Export your db as a searchable API in Rails

In a previous blog post we had talked about challenges faced when building large apis in Rails. One of them was that AR would limit you, especially in the index method (the /resources/ endpoint) where you GET all the resources but with some filters applied.

A typical resource method will be like that:

class Api::V1::PdsasController < Api::V1::BaseController
  def index
    pdsas = Pdsa.all
    pdsas = pdsas.where(id: params[:ids]) if params[:ids]
    pdsas = pdsas.scope_by(params[:scope]) if params[:scope]

    [:unit_id, :act_status, :unit_category_id, :subject_id, :area_id].each do |prm|
      pdsas = pdsas.where(prm => params[prm]) unless params[prm].blank?
    end

    unless params[:start_date].blank?
      pdsas = pdsas.where('START_DATE >= ?', params[:start_date])
    end

    unless params[:end_date].blank?
      pdsas = pdsas.where('END_DATE <= ?', params[:end_date])
    end

    unless params[:name].blank?
      pdsas = pdsas.where('NAME ILIKE ?', "%#{params[:name]}%")
    end

    pdsas = policy_scope(pdsas)

    render json: pdsas, each_serializer: Api::V1::PdsaSerializer
  end
end

We can see various problems arising in such a controller:

  • You will repeat such filters in other controller too. For instance, the following pdsas = pdsas.where(id: params[:ids]) if params[:ids] is the least filter you will want to have in an API controller. By giving the ability to specify exactly which resources you need will increase your performance since you will return those resources only.
  • Date attributes of a resource should be have a better API. Now you can only get resources that have a greater or equal startdate and/or resources that have less or equal `enddate. We need many more filters here. What about resources with less thanstartdateor resources with less or equal thanstartdate` etc.
  • Usually, especially when you build an API not meant for public use, you will only declare filters that you really need. Essentially this leads to a non consistent APIs among different resources.
  • Filtering associations: What if you would want all Pdsas that belong to units that were created after a given datetime? Building that inside PdsasController will make you want to cry for refactoring :)

Refactoring round 1

So what can we do? One idea is to move all such filters to another class, say Api::V1::PdsaFilters.rb. Meaning:

class Api::V1::PdsasFilter
  attr_accessor :pdsas, :params

  def initialize(pdsas, params)
    @pdsas = pdsas
    @params = params
  end

  def collection
    self.pdsas = pdsas.where(id: params[:ids]) if params[:ids]
    self.pdsas = pdsas.scope_by(params[:scope]) if params[:scope]

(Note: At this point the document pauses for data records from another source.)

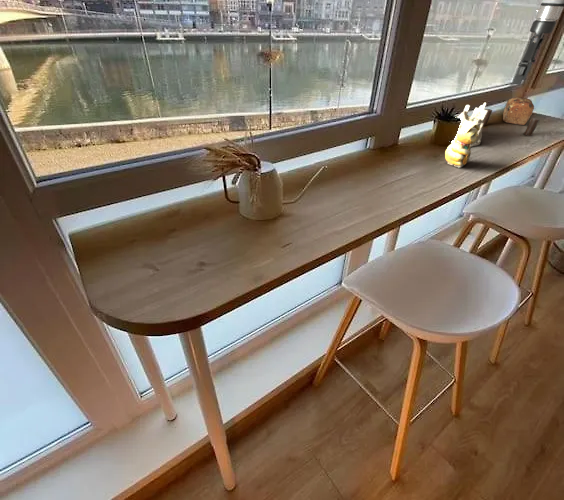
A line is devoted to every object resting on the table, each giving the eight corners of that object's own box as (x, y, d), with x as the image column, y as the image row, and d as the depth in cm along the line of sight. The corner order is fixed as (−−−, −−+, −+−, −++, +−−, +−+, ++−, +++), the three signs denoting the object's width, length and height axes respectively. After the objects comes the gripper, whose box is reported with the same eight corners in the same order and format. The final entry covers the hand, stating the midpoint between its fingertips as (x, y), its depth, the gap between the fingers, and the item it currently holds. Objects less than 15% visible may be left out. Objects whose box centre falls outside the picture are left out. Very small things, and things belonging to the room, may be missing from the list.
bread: (525, 126, 156) (536, 104, 150) (501, 122, 160) (510, 100, 154) (524, 116, 169) (534, 96, 163) (501, 113, 173) (510, 93, 166)
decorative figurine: (462, 171, 113) (480, 127, 103) (438, 164, 116) (453, 121, 107) (469, 162, 119) (486, 120, 109) (445, 156, 122) (460, 115, 113)
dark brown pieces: (531, 134, 146) (540, 118, 142) (530, 136, 144) (539, 120, 140) (479, 123, 157) (486, 108, 152) (478, 125, 155) (484, 109, 151)
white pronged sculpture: (450, 129, 147) (463, 94, 137) (486, 141, 138) (503, 105, 128) (432, 139, 139) (444, 102, 129) (469, 152, 130) (485, 114, 120)
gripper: (538, 18, 133) (513, 76, 146) (529, 20, 117) (503, 85, 131) (559, 19, 130) (532, 78, 143) (554, 22, 114) (524, 88, 127)
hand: (518, 81), depth 137 cm, fingers open, 13 cm apart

    [:unit_id, :act_status, :unit_category_id, :subject_id, :area_id].each do |prm|
      self.pdsas = pdsas.where(prm => params[prm]) unless params[prm].blank?
    end

    unless params[:start_date].blank?
      self.pdsas = pdsas.where('START_DATE >= ?', params[:start_date])
    end

    unless params[:end_date].blank?
      self.pdsas = pdsas.where('END_DATE <= ?', params[:end_date])
    end

    unless params[:name].blank?
      self.pdsas = pdsas.where('NAME ILIKE ?', "%#{params[:name]}%")
    end

    return self.pdsas
  end
end

Now our controller becomes:

class Api::V1::PdsasController < Api::V1::BaseController
  def index
    pdsas = Api::V1::PdsasFilter.new(Pdsa.all, params).collection

    pdsas = policy_scope(pdsas)

    render json: pdsas, each_serializer: Api::V1::PdsaSerializer
  end
end

Yay! Now we have a rather skinny controller by taking away all those ugly filters. But still, we haven't solved our problem with associations. Also, like before, we have to add ugly filters to PdsasFilters, so essentially we just moved the problem from the controller to the filter class. Let's fix that!

Refactoring round 2

First, embracing OO patterns we define a base (=abstract) filter class:

class Api::V1::BaseFilter
  attr_reader :resource, :params

  def initialize(resource, params)
    @resource = resource
    @params = params
  end

  def collection
    return resource
  end

  protected
  def with_associations(pdsas, model: nil)
    unless model
      model = self.class.to_s.demodulize.gsub('Filter','').singularize.constantize
    end

    model.reflect_on_all_associations.map(&:name).each do |association|
      if params[association]
        association_name = association.to_s.titleize.split.join
        pdsas = pdsas.joins(association).merge(
          "Api::V1::#{association_name.pluralize}Filter".constantize.new(
            association_name.constantize.all, params[association]
          ).collection
        )
      end
    end

    return pdsas
  end
end

By using some light metaprogramming (for a good reason :-) ) and some recursion the with_associations method will find all the associations defined in the current model that is being filtered and runs their filter too. An example of params could be: {... pdsa filters ...}, unit: {... unit filters ...} }. The filters for each association are defined in the filter class of the association controller.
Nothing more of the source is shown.